What you need to do
Say how many lines in the data below contain the word "round", and give no other text.

[Dataset entries]
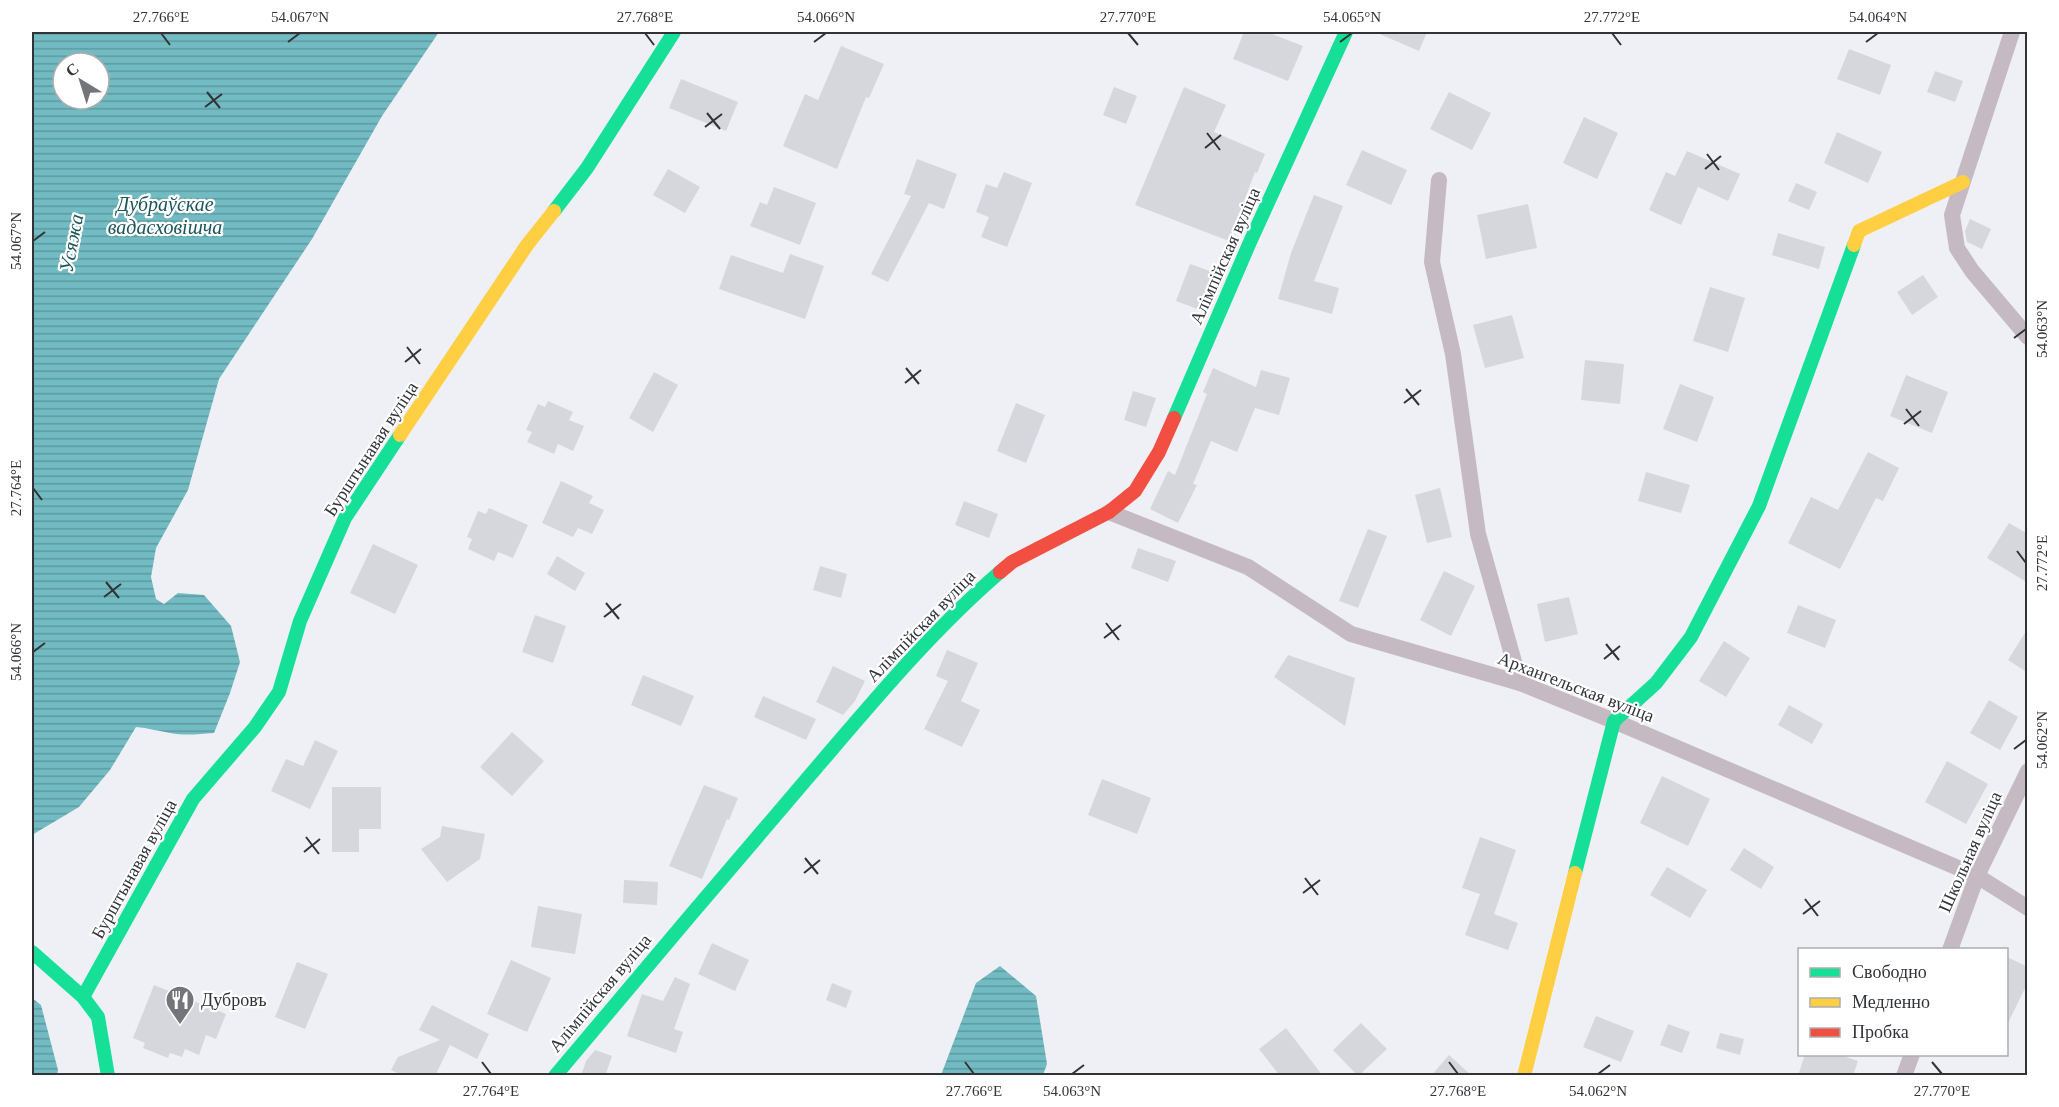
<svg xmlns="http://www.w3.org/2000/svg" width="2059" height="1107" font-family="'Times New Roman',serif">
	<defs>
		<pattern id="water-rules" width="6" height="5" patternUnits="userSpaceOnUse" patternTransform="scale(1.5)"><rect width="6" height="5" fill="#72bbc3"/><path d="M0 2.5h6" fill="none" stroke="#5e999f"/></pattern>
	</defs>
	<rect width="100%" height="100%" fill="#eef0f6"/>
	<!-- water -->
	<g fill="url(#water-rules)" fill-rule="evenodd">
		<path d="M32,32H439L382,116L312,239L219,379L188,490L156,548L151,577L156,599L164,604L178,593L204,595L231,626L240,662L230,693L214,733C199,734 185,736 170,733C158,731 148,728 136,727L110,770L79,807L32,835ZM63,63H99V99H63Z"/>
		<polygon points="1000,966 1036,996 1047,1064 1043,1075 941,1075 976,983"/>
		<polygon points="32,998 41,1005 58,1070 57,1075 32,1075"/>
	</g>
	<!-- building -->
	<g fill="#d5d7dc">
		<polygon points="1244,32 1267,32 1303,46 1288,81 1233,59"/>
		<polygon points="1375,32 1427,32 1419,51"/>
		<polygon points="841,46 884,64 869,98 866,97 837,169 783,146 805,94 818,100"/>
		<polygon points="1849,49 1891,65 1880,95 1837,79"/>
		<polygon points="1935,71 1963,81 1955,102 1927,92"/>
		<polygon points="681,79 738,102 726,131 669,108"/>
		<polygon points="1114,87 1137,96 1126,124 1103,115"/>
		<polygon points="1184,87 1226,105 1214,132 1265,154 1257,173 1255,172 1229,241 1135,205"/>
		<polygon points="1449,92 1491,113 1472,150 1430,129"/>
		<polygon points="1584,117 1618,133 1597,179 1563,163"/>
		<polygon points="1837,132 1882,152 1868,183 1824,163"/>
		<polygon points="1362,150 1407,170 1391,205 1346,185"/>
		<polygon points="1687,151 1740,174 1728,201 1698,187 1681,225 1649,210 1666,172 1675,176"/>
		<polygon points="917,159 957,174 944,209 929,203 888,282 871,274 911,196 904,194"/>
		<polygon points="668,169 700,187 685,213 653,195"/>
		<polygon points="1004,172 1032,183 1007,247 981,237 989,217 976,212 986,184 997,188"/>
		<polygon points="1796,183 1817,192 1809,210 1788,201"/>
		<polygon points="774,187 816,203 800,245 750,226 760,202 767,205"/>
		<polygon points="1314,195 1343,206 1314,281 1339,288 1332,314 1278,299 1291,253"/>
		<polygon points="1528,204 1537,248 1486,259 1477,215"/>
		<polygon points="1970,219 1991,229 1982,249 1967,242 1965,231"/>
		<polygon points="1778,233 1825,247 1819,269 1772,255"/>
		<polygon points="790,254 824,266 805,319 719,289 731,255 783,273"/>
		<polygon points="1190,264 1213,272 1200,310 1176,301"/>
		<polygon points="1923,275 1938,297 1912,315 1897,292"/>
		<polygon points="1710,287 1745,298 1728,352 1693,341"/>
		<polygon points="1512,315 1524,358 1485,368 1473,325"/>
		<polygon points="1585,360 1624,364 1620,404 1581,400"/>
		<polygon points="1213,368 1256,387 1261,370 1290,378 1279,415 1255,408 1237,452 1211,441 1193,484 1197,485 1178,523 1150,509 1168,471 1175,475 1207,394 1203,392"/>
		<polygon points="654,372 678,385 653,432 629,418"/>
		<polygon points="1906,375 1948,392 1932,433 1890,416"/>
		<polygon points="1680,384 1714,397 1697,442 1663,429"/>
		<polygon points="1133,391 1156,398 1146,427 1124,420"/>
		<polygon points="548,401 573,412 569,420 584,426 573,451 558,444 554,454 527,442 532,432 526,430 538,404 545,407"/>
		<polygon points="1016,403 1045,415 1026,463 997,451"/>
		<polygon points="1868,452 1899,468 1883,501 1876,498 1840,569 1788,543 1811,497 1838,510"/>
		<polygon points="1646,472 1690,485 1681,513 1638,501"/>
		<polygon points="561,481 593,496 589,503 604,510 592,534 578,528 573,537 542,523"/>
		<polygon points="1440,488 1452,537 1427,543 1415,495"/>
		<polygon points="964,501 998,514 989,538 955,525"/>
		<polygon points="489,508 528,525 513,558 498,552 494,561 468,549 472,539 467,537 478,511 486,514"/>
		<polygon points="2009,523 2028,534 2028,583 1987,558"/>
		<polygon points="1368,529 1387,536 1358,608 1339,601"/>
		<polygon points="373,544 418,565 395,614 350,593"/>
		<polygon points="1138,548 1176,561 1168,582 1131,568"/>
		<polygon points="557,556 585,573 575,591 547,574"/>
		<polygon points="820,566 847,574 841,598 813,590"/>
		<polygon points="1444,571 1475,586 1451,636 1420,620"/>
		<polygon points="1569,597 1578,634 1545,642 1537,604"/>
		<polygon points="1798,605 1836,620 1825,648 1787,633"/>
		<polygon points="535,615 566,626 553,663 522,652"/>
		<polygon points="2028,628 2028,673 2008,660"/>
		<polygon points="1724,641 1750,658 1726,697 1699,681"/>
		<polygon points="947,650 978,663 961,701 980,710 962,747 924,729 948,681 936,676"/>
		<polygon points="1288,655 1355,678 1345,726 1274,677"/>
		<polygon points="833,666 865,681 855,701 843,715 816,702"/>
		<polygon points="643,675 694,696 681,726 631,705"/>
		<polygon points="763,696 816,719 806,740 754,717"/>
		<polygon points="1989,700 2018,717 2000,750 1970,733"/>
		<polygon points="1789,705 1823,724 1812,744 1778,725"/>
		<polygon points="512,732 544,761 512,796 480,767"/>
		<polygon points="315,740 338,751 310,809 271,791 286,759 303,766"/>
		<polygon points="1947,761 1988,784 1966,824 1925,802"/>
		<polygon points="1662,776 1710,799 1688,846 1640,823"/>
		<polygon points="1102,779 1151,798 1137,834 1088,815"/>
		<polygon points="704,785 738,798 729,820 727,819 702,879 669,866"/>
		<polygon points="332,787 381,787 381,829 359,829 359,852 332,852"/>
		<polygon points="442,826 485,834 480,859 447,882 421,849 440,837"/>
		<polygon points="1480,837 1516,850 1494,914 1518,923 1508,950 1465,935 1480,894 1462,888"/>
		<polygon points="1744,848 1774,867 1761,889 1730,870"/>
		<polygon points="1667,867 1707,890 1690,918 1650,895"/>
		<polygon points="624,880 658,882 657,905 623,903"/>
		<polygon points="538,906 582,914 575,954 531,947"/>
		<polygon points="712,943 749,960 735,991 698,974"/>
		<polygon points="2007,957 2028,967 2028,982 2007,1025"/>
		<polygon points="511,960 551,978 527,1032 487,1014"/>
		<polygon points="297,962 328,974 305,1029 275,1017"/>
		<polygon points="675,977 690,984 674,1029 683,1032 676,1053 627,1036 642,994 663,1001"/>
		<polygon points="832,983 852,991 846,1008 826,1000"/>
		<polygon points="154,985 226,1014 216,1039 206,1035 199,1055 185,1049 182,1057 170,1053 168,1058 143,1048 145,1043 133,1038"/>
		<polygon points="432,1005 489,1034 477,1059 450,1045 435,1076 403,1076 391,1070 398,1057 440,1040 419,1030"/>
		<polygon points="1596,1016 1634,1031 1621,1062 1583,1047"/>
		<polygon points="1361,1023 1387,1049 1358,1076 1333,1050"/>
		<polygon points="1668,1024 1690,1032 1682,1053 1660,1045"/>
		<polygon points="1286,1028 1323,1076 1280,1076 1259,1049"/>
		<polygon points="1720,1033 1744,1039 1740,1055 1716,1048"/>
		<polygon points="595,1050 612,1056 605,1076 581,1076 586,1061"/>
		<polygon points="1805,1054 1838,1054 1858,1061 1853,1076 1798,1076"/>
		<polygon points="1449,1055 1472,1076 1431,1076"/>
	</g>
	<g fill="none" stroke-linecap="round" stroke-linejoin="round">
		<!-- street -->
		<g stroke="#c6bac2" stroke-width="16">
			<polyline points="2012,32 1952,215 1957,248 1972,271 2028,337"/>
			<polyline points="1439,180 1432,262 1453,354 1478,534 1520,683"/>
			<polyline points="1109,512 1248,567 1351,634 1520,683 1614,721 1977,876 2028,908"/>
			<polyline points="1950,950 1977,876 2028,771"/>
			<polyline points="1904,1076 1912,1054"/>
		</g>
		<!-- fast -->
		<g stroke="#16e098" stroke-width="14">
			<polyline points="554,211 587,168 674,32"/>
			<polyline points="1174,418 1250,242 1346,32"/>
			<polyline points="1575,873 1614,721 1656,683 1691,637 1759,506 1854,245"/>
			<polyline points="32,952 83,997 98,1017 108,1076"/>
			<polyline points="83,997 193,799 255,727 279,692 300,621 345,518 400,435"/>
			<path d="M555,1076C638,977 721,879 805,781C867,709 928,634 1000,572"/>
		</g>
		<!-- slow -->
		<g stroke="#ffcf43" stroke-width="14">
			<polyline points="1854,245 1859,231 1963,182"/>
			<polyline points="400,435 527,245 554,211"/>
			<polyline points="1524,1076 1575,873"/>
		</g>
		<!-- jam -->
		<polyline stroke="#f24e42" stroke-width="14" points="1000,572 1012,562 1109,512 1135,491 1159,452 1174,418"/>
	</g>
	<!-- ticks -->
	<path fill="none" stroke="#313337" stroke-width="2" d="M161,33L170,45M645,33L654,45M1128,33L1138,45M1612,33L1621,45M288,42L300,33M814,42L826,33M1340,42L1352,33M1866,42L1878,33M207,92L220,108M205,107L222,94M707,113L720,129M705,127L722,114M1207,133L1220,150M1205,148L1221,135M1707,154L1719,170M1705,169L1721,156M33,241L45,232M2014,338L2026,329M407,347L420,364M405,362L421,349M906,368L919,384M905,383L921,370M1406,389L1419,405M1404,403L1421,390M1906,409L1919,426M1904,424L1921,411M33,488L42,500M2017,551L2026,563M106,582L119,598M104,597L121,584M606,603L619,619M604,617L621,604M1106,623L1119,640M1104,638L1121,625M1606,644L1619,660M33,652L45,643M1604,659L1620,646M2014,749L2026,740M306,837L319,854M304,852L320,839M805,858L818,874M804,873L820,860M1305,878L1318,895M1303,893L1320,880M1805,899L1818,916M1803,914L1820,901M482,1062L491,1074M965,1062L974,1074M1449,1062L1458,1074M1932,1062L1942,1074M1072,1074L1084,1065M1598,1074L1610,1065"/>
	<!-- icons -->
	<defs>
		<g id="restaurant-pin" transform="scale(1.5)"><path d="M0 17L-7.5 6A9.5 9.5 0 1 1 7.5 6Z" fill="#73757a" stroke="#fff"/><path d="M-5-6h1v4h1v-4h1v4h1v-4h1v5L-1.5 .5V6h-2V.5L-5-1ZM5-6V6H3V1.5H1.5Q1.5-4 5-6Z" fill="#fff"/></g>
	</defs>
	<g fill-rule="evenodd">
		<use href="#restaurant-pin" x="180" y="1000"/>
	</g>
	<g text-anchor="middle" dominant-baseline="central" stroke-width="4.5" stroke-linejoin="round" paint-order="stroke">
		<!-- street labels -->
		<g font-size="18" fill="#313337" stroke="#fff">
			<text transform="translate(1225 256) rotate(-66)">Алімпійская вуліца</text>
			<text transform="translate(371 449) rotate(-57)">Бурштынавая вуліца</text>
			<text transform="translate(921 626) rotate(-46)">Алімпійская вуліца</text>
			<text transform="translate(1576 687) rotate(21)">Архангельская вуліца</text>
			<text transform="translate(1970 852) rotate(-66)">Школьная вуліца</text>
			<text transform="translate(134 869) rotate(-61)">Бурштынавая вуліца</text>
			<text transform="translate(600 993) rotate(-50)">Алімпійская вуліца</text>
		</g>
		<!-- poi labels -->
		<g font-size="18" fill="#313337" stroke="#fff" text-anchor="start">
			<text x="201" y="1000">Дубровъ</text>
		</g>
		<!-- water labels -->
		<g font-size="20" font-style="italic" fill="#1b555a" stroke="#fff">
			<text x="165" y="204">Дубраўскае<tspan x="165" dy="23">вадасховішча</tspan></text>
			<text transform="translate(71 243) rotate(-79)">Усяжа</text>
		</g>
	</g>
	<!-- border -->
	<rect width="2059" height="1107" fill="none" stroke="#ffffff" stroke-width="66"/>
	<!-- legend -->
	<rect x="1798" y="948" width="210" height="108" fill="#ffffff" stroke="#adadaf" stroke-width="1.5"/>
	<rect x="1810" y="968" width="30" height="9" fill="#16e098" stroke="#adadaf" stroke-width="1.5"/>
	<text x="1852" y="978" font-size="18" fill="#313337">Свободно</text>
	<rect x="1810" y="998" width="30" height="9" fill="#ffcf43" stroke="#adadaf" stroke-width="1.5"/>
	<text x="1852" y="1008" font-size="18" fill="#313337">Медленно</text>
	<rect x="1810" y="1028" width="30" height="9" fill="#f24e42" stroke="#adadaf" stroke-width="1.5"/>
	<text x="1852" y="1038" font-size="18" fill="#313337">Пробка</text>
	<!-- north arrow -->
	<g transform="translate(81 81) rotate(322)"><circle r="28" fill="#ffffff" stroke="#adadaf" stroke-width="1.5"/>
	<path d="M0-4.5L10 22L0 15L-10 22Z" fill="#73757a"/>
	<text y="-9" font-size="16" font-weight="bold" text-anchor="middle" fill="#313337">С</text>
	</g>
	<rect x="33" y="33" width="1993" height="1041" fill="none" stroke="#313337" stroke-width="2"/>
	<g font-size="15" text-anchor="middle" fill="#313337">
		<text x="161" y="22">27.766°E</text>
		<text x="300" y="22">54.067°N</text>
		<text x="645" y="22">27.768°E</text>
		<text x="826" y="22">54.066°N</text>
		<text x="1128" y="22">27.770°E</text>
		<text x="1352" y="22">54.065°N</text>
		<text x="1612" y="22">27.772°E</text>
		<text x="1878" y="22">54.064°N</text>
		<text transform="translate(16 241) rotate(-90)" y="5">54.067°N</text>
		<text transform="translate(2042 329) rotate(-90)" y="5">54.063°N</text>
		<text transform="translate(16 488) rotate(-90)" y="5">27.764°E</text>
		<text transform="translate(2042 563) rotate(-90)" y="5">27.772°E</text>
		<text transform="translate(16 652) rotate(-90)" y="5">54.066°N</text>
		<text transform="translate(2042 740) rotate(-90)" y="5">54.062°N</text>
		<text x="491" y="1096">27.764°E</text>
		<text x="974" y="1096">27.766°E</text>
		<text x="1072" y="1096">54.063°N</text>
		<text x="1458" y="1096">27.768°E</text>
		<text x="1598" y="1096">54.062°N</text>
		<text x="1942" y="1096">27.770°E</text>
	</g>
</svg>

Solution to this problem
2